━━━━━ Data to process
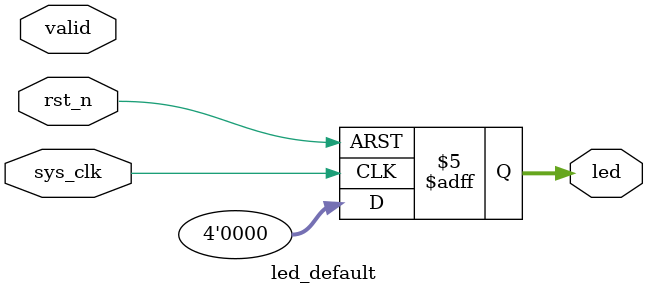
<source format=v>
/************************************************************
**-----------------------------------------------------------
** file name        : led_default
** usage            : 灯默认状态
**-----------------------------------------------------------
************************************************************/
module led_default( 
    input sys_clk   ,                   //50mHz, system clock
    input rst_n     ,                   //reset sign ,1 then reset
    input valid     ,                   //vaild sign ,1 then led begin nolight
    
    output  reg [3:0]   led            //led output
);

always @(posedge sys_clk or negedge rst_n )begin
    if(!rst_n)
        led <= 4'b0;
    else if (valid) begin  
        led <= 4'b0;
    end 
    else
        led <= 4'b0;
end


endmodule

</source>
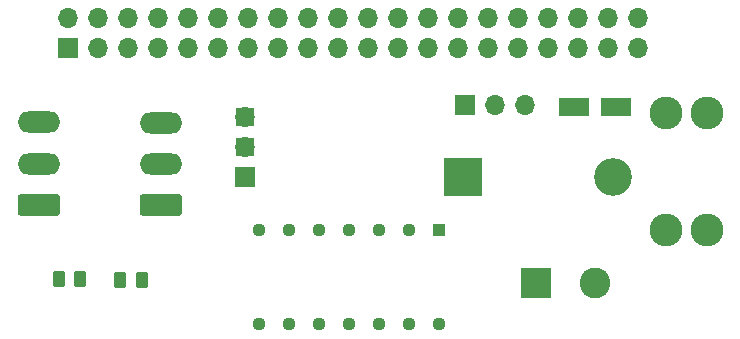
<source format=gtl>
%TF.GenerationSoftware,KiCad,Pcbnew,(6.0.4)*%
%TF.CreationDate,2022-04-01T13:13:12+01:00*%
%TF.ProjectId,Basic_2ch_Hat,42617369-635f-4326-9368-5f4861742e6b,rev?*%
%TF.SameCoordinates,Original*%
%TF.FileFunction,Copper,L1,Top*%
%TF.FilePolarity,Positive*%
%FSLAX46Y46*%
G04 Gerber Fmt 4.6, Leading zero omitted, Abs format (unit mm)*
G04 Created by KiCad (PCBNEW (6.0.4)) date 2022-04-01 13:13:12*
%MOMM*%
%LPD*%
G01*
G04 APERTURE LIST*
G04 Aperture macros list*
%AMRoundRect*
0 Rectangle with rounded corners*
0 $1 Rounding radius*
0 $2 $3 $4 $5 $6 $7 $8 $9 X,Y pos of 4 corners*
0 Add a 4 corners polygon primitive as box body*
4,1,4,$2,$3,$4,$5,$6,$7,$8,$9,$2,$3,0*
0 Add four circle primitives for the rounded corners*
1,1,$1+$1,$2,$3*
1,1,$1+$1,$4,$5*
1,1,$1+$1,$6,$7*
1,1,$1+$1,$8,$9*
0 Add four rect primitives between the rounded corners*
20,1,$1+$1,$2,$3,$4,$5,0*
20,1,$1+$1,$4,$5,$6,$7,0*
20,1,$1+$1,$6,$7,$8,$9,0*
20,1,$1+$1,$8,$9,$2,$3,0*%
G04 Aperture macros list end*
%TA.AperFunction,ComponentPad*%
%ADD10RoundRect,0.250000X1.550000X-0.650000X1.550000X0.650000X-1.550000X0.650000X-1.550000X-0.650000X0*%
%TD*%
%TA.AperFunction,ComponentPad*%
%ADD11O,3.600000X1.800000*%
%TD*%
%TA.AperFunction,ComponentPad*%
%ADD12R,1.130000X1.130000*%
%TD*%
%TA.AperFunction,ComponentPad*%
%ADD13C,1.130000*%
%TD*%
%TA.AperFunction,ComponentPad*%
%ADD14R,3.200000X3.200000*%
%TD*%
%TA.AperFunction,ComponentPad*%
%ADD15O,3.200000X3.200000*%
%TD*%
%TA.AperFunction,ComponentPad*%
%ADD16R,2.600000X2.600000*%
%TD*%
%TA.AperFunction,ComponentPad*%
%ADD17C,2.600000*%
%TD*%
%TA.AperFunction,ComponentPad*%
%ADD18R,1.700000X1.700000*%
%TD*%
%TA.AperFunction,ComponentPad*%
%ADD19O,1.700000X1.700000*%
%TD*%
%TA.AperFunction,SMDPad,CuDef*%
%ADD20RoundRect,0.250000X-0.262500X-0.450000X0.262500X-0.450000X0.262500X0.450000X-0.262500X0.450000X0*%
%TD*%
%TA.AperFunction,ComponentPad*%
%ADD21C,2.780000*%
%TD*%
%TA.AperFunction,ComponentPad*%
%ADD22R,1.524000X1.524000*%
%TD*%
%TA.AperFunction,SMDPad,CuDef*%
%ADD23RoundRect,0.250000X-1.050000X-0.550000X1.050000X-0.550000X1.050000X0.550000X-1.050000X0.550000X0*%
%TD*%
G04 APERTURE END LIST*
D10*
%TO.P,J2,1,1*%
%TO.N,GND*%
X167156000Y-39624000D03*
D11*
%TO.P,J2,2,2*%
%TO.N,Net-(J2-Pad2)*%
X167156000Y-36124000D03*
%TO.P,J2,3,3*%
%TO.N,VIN1*%
X167156000Y-32624000D03*
%TD*%
D10*
%TO.P,J1,1,1*%
%TO.N,GND*%
X156825700Y-39601300D03*
D11*
%TO.P,J1,2,2*%
%TO.N,Net-(J1-Pad2)*%
X156825700Y-36101300D03*
%TO.P,J1,3,3*%
%TO.N,VIN1*%
X156825700Y-32601300D03*
%TD*%
D12*
%TO.P,IC1,1,1OE*%
%TO.N,GND*%
X190703200Y-41750000D03*
D13*
%TO.P,IC1,2,1A*%
%TO.N,DATA1*%
X188163200Y-41750000D03*
%TO.P,IC1,3,1Y*%
%TO.N,Net-(IC1-Pad3)*%
X185623200Y-41750000D03*
%TO.P,IC1,4,2OE*%
%TO.N,GND*%
X183083200Y-41750000D03*
%TO.P,IC1,5,2A*%
%TO.N,DATA2*%
X180543200Y-41750000D03*
%TO.P,IC1,6,2Y*%
%TO.N,Net-(IC1-Pad6)*%
X178003200Y-41750000D03*
%TO.P,IC1,7,GND*%
%TO.N,GND*%
X175463200Y-41750000D03*
%TO.P,IC1,8,3Y*%
%TO.N,unconnected-(IC1-Pad8)*%
X175463200Y-49690000D03*
%TO.P,IC1,9,3A*%
%TO.N,unconnected-(IC1-Pad9)*%
X178003200Y-49690000D03*
%TO.P,IC1,10,3OE*%
%TO.N,GND*%
X180543200Y-49690000D03*
%TO.P,IC1,11,4Y*%
%TO.N,unconnected-(IC1-Pad11)*%
X183083200Y-49690000D03*
%TO.P,IC1,12,4A*%
%TO.N,unconnected-(IC1-Pad12)*%
X185623200Y-49690000D03*
%TO.P,IC1,13,4OE*%
%TO.N,GND*%
X188163200Y-49690000D03*
%TO.P,IC1,14,VCC*%
%TO.N,+5V*%
X190703200Y-49690000D03*
%TD*%
D14*
%TO.P,D20,1,K*%
%TO.N,VIN1*%
X192735200Y-37185600D03*
D15*
%TO.P,D20,2,A*%
%TO.N,GND*%
X205435200Y-37185600D03*
%TD*%
D16*
%TO.P,J23,1,Pin_1*%
%TO.N,GND*%
X198922000Y-46228200D03*
D17*
%TO.P,J23,2,Pin_2*%
%TO.N,V1*%
X203922000Y-46228200D03*
%TD*%
D18*
%TO.P,JP1,1,A*%
%TO.N,V5*%
X192902600Y-31140400D03*
D19*
%TO.P,JP1,2,C*%
%TO.N,VIN1*%
X195442600Y-31140400D03*
%TO.P,JP1,3,B*%
%TO.N,V12*%
X197982600Y-31140400D03*
%TD*%
D20*
%TO.P,R18,1*%
%TO.N,Net-(J1-Pad2)*%
X158499800Y-45872400D03*
%TO.P,R18,2*%
%TO.N,Net-(IC1-Pad3)*%
X160324800Y-45872400D03*
%TD*%
D21*
%TO.P,F18,1*%
%TO.N,V1*%
X213356800Y-41739200D03*
X209956800Y-41739200D03*
%TO.P,F18,2*%
%TO.N,VIN1*%
X209956800Y-31819200D03*
X213356800Y-31819200D03*
%TD*%
D22*
%TO.P,U2,1,IN+*%
%TO.N,unconnected-(U2-Pad1)*%
X174294800Y-32156400D03*
%TO.P,U2,2,GND*%
%TO.N,unconnected-(U2-Pad2)*%
X174294800Y-34696400D03*
%TO.P,U2,3,OUT+*%
%TO.N,unconnected-(U2-Pad3)*%
X174294800Y-37236400D03*
%TD*%
D23*
%TO.P,C1,1*%
%TO.N,+5V*%
X202111200Y-31292800D03*
%TO.P,C1,2*%
%TO.N,GND*%
X205711200Y-31292800D03*
%TD*%
D18*
%TO.P,J4,1,Pin_1*%
%TO.N,V12*%
X174294800Y-37221400D03*
D19*
%TO.P,J4,2,Pin_2*%
%TO.N,GND*%
X174294800Y-34681400D03*
%TO.P,J4,3,Pin_3*%
%TO.N,V5*%
X174294800Y-32141400D03*
%TD*%
D20*
%TO.P,R17,1*%
%TO.N,Net-(J2-Pad2)*%
X163730300Y-45974000D03*
%TO.P,R17,2*%
%TO.N,Net-(IC1-Pad6)*%
X165555300Y-45974000D03*
%TD*%
D18*
%TO.P,J3,1,Pin_1*%
%TO.N,+3V3*%
X159312000Y-26314400D03*
D19*
%TO.P,J3,2,Pin_2*%
%TO.N,V5*%
X159312000Y-23774400D03*
%TO.P,J3,3,Pin_3*%
%TO.N,unconnected-(J3-Pad3)*%
X161852000Y-26314400D03*
%TO.P,J3,4,Pin_4*%
%TO.N,V5*%
X161852000Y-23774400D03*
%TO.P,J3,5,Pin_5*%
%TO.N,unconnected-(J3-Pad5)*%
X164392000Y-26314400D03*
%TO.P,J3,6,Pin_6*%
%TO.N,GND*%
X164392000Y-23774400D03*
%TO.P,J3,7,Pin_7*%
%TO.N,unconnected-(J3-Pad7)*%
X166932000Y-26314400D03*
%TO.P,J3,8,Pin_8*%
%TO.N,unconnected-(J3-Pad8)*%
X166932000Y-23774400D03*
%TO.P,J3,9,Pin_9*%
%TO.N,GND*%
X169472000Y-26314400D03*
%TO.P,J3,10,Pin_10*%
%TO.N,unconnected-(J3-Pad10)*%
X169472000Y-23774400D03*
%TO.P,J3,11,Pin_11*%
%TO.N,unconnected-(J3-Pad11)*%
X172012000Y-26314400D03*
%TO.P,J3,12,Pin_12*%
%TO.N,unconnected-(J3-Pad12)*%
X172012000Y-23774400D03*
%TO.P,J3,13,Pin_13*%
%TO.N,unconnected-(J3-Pad13)*%
X174552000Y-26314400D03*
%TO.P,J3,14,Pin_14*%
%TO.N,GND*%
X174552000Y-23774400D03*
%TO.P,J3,15,Pin_15*%
%TO.N,unconnected-(J3-Pad15)*%
X177092000Y-26314400D03*
%TO.P,J3,16,Pin_16*%
%TO.N,unconnected-(J3-Pad16)*%
X177092000Y-23774400D03*
%TO.P,J3,17,Pin_17*%
%TO.N,+3V3*%
X179632000Y-26314400D03*
%TO.P,J3,18,Pin_18*%
%TO.N,unconnected-(J3-Pad18)*%
X179632000Y-23774400D03*
%TO.P,J3,19,Pin_19*%
%TO.N,unconnected-(J3-Pad19)*%
X182172000Y-26314400D03*
%TO.P,J3,20,Pin_20*%
%TO.N,GND*%
X182172000Y-23774400D03*
%TO.P,J3,21,Pin_21*%
%TO.N,unconnected-(J3-Pad21)*%
X184712000Y-26314400D03*
%TO.P,J3,22,Pin_22*%
%TO.N,unconnected-(J3-Pad22)*%
X184712000Y-23774400D03*
%TO.P,J3,23,Pin_23*%
%TO.N,unconnected-(J3-Pad23)*%
X187252000Y-26314400D03*
%TO.P,J3,24,Pin_24*%
%TO.N,unconnected-(J3-Pad24)*%
X187252000Y-23774400D03*
%TO.P,J3,25,Pin_25*%
%TO.N,GND*%
X189792000Y-26314400D03*
%TO.P,J3,26,Pin_26*%
%TO.N,unconnected-(J3-Pad26)*%
X189792000Y-23774400D03*
%TO.P,J3,27,Pin_27*%
%TO.N,unconnected-(J3-Pad27)*%
X192332000Y-26314400D03*
%TO.P,J3,28,Pin_28*%
%TO.N,unconnected-(J3-Pad28)*%
X192332000Y-23774400D03*
%TO.P,J3,29,Pin_29*%
%TO.N,unconnected-(J3-Pad29)*%
X194872000Y-26314400D03*
%TO.P,J3,30,Pin_30*%
%TO.N,GND*%
X194872000Y-23774400D03*
%TO.P,J3,31,Pin_31*%
%TO.N,unconnected-(J3-Pad31)*%
X197412000Y-26314400D03*
%TO.P,J3,32,Pin_32*%
%TO.N,DATA1*%
X197412000Y-23774400D03*
%TO.P,J3,33,Pin_33*%
%TO.N,DATA2*%
X199952000Y-26314400D03*
%TO.P,J3,34,Pin_34*%
%TO.N,GND*%
X199952000Y-23774400D03*
%TO.P,J3,35,Pin_35*%
%TO.N,unconnected-(J3-Pad35)*%
X202492000Y-26314400D03*
%TO.P,J3,36,Pin_36*%
%TO.N,unconnected-(J3-Pad36)*%
X202492000Y-23774400D03*
%TO.P,J3,37,Pin_37*%
%TO.N,unconnected-(J3-Pad37)*%
X205032000Y-26314400D03*
%TO.P,J3,38,Pin_38*%
%TO.N,unconnected-(J3-Pad38)*%
X205032000Y-23774400D03*
%TO.P,J3,39,Pin_39*%
%TO.N,GND*%
X207572000Y-26314400D03*
%TO.P,J3,40,Pin_40*%
%TO.N,unconnected-(J3-Pad40)*%
X207572000Y-23774400D03*
%TD*%
M02*

</source>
━━━━━━━━━━
Only lines containing "source" belong in the answer; copy every such line from the records.

(Result of this task):
<source format=v>
</source>
<source format=gtl>
</source>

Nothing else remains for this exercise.